**Data listing:**
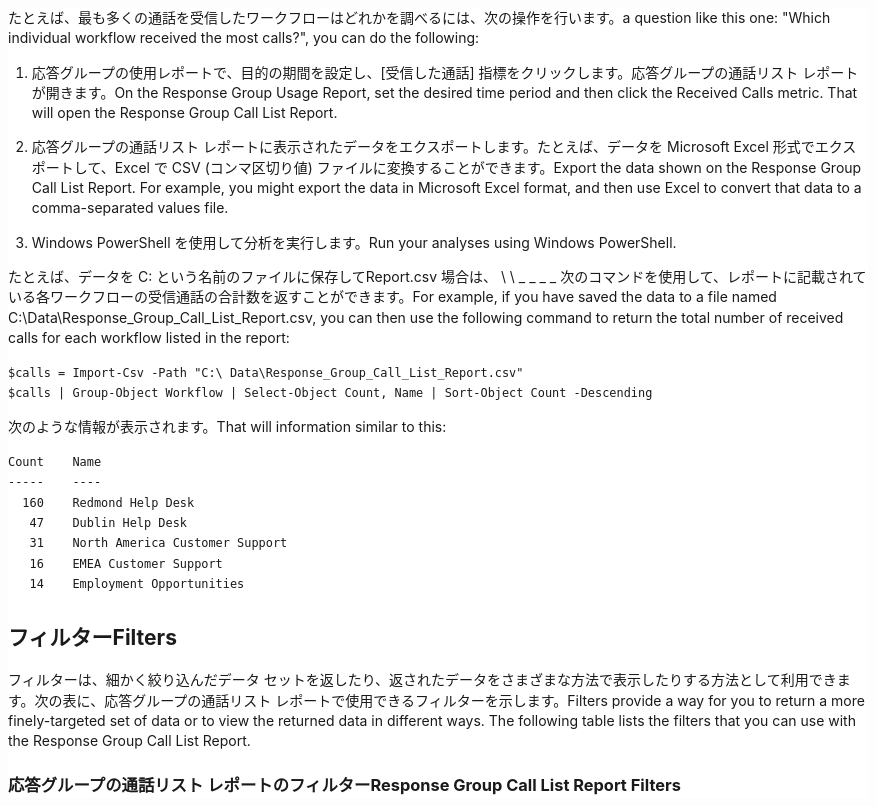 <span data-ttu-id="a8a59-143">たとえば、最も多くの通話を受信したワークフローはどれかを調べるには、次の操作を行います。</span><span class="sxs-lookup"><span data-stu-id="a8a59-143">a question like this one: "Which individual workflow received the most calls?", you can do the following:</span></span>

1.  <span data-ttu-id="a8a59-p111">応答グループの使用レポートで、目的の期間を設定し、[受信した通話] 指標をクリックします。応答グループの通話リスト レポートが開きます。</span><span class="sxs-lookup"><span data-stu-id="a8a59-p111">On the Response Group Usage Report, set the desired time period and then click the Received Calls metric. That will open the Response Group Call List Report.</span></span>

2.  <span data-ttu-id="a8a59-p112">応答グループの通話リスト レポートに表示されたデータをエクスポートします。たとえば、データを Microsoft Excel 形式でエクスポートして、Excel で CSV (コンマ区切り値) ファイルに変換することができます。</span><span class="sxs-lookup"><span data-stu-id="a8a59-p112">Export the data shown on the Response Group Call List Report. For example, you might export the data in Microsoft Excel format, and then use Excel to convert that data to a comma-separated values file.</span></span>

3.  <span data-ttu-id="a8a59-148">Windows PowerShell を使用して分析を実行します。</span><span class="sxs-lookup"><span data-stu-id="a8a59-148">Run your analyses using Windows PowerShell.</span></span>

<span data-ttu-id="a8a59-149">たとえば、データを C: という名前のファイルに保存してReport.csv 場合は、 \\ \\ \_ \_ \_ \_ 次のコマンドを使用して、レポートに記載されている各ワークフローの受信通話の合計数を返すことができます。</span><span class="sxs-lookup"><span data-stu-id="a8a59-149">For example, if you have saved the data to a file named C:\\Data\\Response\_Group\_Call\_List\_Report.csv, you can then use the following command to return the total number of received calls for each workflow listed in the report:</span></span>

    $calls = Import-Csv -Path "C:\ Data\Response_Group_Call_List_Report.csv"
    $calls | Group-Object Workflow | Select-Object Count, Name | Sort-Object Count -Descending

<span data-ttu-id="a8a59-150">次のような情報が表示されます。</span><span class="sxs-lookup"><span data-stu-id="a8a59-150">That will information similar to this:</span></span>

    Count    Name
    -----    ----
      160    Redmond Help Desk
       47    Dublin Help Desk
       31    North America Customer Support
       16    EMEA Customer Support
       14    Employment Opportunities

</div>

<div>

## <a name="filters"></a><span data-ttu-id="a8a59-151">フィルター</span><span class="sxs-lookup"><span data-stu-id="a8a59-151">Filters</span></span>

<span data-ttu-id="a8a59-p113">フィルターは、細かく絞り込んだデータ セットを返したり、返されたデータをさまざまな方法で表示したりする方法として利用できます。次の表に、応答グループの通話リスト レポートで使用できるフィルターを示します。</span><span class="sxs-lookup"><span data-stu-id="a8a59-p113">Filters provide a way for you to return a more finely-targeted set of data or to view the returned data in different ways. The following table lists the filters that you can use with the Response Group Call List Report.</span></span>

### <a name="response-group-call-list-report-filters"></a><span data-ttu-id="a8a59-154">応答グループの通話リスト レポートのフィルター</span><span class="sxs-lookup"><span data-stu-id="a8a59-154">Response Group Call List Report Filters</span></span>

**Request:** Without the pictures, give all the records above again exactly.

**Reply:**
 <span data-ttu-id="a8a59-143">たとえば、最も多くの通話を受信したワークフローはどれかを調べるには、次の操作を行います。</span><span class="sxs-lookup"><span data-stu-id="a8a59-143">a question like this one: "Which individual workflow received the most calls?", you can do the following:</span></span>

1.  <span data-ttu-id="a8a59-p111">応答グループの使用レポートで、目的の期間を設定し、[受信した通話] 指標をクリックします。応答グループの通話リスト レポートが開きます。</span><span class="sxs-lookup"><span data-stu-id="a8a59-p111">On the Response Group Usage Report, set the desired time period and then click the Received Calls metric. That will open the Response Group Call List Report.</span></span>

2.  <span data-ttu-id="a8a59-p112">応答グループの通話リスト レポートに表示されたデータをエクスポートします。たとえば、データを Microsoft Excel 形式でエクスポートして、Excel で CSV (コンマ区切り値) ファイルに変換することができます。</span><span class="sxs-lookup"><span data-stu-id="a8a59-p112">Export the data shown on the Response Group Call List Report. For example, you might export the data in Microsoft Excel format, and then use Excel to convert that data to a comma-separated values file.</span></span>

3.  <span data-ttu-id="a8a59-148">Windows PowerShell を使用して分析を実行します。</span><span class="sxs-lookup"><span data-stu-id="a8a59-148">Run your analyses using Windows PowerShell.</span></span>

<span data-ttu-id="a8a59-149">たとえば、データを C: という名前のファイルに保存してReport.csv 場合は、 \\ \\ \_ \_ \_ \_ 次のコマンドを使用して、レポートに記載されている各ワークフローの受信通話の合計数を返すことができます。</span><span class="sxs-lookup"><span data-stu-id="a8a59-149">For example, if you have saved the data to a file named C:\\Data\\Response\_Group\_Call\_List\_Report.csv, you can then use the following command to return the total number of received calls for each workflow listed in the report:</span></span>

    $calls = Import-Csv -Path "C:\ Data\Response_Group_Call_List_Report.csv"
    $calls | Group-Object Workflow | Select-Object Count, Name | Sort-Object Count -Descending

<span data-ttu-id="a8a59-150">次のような情報が表示されます。</span><span class="sxs-lookup"><span data-stu-id="a8a59-150">That will information similar to this:</span></span>

    Count    Name
    -----    ----
      160    Redmond Help Desk
       47    Dublin Help Desk
       31    North America Customer Support
       16    EMEA Customer Support
       14    Employment Opportunities

</div>

<div>

## <a name="filters"></a><span data-ttu-id="a8a59-151">フィルター</span><span class="sxs-lookup"><span data-stu-id="a8a59-151">Filters</span></span>

<span data-ttu-id="a8a59-p113">フィルターは、細かく絞り込んだデータ セットを返したり、返されたデータをさまざまな方法で表示したりする方法として利用できます。次の表に、応答グループの通話リスト レポートで使用できるフィルターを示します。</span><span class="sxs-lookup"><span data-stu-id="a8a59-p113">Filters provide a way for you to return a more finely-targeted set of data or to view the returned data in different ways. The following table lists the filters that you can use with the Response Group Call List Report.</span></span>

### <a name="response-group-call-list-report-filters"></a><span data-ttu-id="a8a59-154">応答グループの通話リスト レポートのフィルター</span><span class="sxs-lookup"><span data-stu-id="a8a59-154">Response Group Call List Report Filters</span></span>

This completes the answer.